Problem requirements
Omit the pictures and reproduce the rest of the listing exactly.

--- START ---

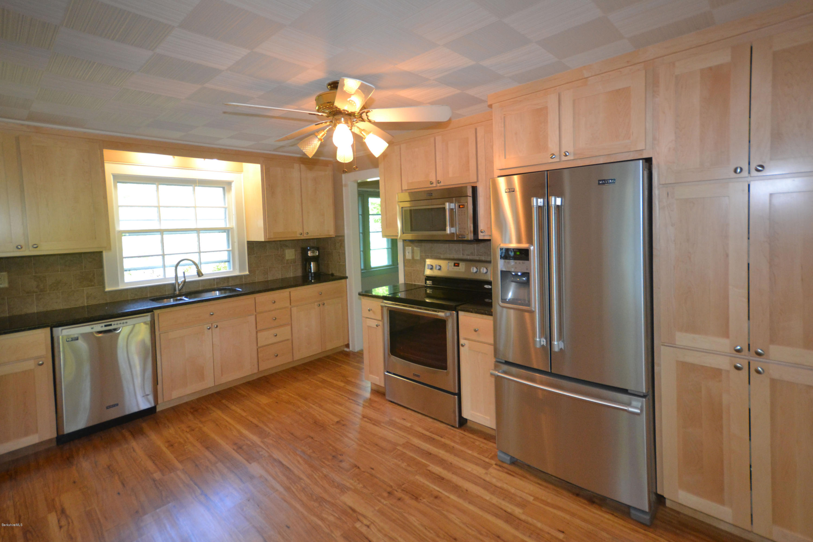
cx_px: 406
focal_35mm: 15
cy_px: 271
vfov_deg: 77.3
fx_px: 339
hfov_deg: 100.4
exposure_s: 1/60
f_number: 4
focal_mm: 10
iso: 1000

--- END ---

Answer to the exercise
cx_px: 406
focal_35mm: 15
cy_px: 271
vfov_deg: 77.3
fx_px: 339
hfov_deg: 100.4
exposure_s: 1/60
f_number: 4
focal_mm: 10
iso: 1000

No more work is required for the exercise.